At trial, there was evidence that it was the Housing Authority’s policy to set its water heater thermostats at normal, and it reset them to normal when a tenant vacated an apartment. There was evidence a Gas Company employee set the thermostat on the water heater at plaintiff’s apartment at or a quarter inch below normal prior to plaintiff’s injury. There was conflicting testimony regarding whether the “normal” setting (140 degrees) on a residential water heater thermostat was “ridiculously high” or necessary for proper cleaning of dishes and laundry.
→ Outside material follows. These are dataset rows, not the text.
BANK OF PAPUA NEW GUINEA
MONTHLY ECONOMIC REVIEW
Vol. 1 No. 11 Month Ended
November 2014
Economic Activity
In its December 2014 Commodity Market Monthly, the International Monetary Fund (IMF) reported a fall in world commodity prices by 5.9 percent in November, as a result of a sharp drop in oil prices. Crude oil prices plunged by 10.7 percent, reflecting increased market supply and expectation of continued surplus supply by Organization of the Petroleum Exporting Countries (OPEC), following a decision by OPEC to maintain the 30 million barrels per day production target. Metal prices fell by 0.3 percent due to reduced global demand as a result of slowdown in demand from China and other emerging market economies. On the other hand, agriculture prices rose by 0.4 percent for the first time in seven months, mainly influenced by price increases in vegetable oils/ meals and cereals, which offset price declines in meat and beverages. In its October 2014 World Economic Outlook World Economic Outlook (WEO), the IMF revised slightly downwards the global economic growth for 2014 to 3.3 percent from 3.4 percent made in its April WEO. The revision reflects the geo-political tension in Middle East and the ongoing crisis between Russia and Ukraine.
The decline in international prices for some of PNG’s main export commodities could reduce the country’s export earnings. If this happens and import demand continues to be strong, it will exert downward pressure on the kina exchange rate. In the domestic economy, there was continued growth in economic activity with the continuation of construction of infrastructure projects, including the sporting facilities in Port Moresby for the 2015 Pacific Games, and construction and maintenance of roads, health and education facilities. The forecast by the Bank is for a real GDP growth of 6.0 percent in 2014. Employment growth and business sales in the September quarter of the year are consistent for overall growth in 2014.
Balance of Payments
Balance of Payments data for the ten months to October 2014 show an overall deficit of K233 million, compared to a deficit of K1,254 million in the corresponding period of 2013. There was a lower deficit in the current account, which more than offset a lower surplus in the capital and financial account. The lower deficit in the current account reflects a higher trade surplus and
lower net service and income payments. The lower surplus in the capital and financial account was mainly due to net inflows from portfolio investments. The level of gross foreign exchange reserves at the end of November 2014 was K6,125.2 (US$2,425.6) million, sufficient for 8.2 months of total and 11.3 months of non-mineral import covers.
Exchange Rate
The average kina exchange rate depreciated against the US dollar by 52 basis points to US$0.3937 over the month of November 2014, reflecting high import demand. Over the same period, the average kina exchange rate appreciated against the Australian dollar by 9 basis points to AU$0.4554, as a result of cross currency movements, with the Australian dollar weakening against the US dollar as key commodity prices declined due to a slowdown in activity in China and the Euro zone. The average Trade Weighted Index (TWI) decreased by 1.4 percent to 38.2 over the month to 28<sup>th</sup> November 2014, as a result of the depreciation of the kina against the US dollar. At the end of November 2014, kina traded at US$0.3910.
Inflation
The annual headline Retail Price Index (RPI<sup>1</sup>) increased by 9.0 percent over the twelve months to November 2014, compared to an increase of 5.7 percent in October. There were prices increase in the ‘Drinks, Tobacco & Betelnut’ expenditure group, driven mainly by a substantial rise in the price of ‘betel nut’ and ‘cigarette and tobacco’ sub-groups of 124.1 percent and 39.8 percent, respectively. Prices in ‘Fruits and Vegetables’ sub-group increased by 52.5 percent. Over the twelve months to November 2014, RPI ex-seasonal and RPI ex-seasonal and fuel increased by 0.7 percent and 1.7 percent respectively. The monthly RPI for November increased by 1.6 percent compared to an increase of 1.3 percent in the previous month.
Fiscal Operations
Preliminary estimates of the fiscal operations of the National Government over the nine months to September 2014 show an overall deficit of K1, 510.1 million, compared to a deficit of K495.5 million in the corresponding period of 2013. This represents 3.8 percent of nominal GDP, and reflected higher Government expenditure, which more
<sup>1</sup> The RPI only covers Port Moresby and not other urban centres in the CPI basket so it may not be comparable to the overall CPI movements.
At the close of the trial against the Housing Authority, the jury returned a special verdict, finding that the property was not in a dangerous condition at the time of the incident. A dangerous condition of public property is “a condition of property that creates a substantial (as distinguished from a minor, trivial or insignificant) risk of injury when such property … is used with due care in a manner in which it is reasonably foreseeable that it will be used.” (Gov. Code, § 830, subd. (a).) The jury implicitly found that the temperature at which the water heater was set, alone or in conjunction with a “spiking” phenomenon that allegedly increased the temperature of water from the bathtub spigot when the toilet was flushed, did not constitute a dangerous condition of public property; that is, it found the temperature setting did not create a substantial risk of injury.
Generally, one owes a duty of ordinary care not to cause an unreasonable risk of harm to others. (Civ. Code, § 1714, subd. (a); Rowland v. Christian (1968) 69 Cal.2d 108, 112.) “‘[N]egligence is conduct which falls below the standard established by law for the protection of others against unreasonable risk of harm.’ [Citation.]” (Victor v. Hedges (1999) 77 Cal.App.4th 229, 239.) Thus, the tests for negligence and for a dangerous condition of public property are both stated in terms of creating or causing an unreasonable or substantial risk of harm. Because the jury found that the property was not in a dangerous condition at the time of the incident, implicitly finding that the temperature setting on the water heater did not create a substantial risk of harm to the tenants, it does not appear reasonably probable that the jury would have found that the Gas Company was negligent (i.e., exposed plaintiff to an unreasonable risk of harm) when it set the thermostat at normal. Consequently, there is not a reasonable probability that a result more favorable to plaintiff would have been reached if the nonsuit had not been granted.
DISPOSITION
The judgment is affirmed. Respondent is awarded its costs on appeal.
WE CONCUR: LEVY, Acting P.J., KANE, J.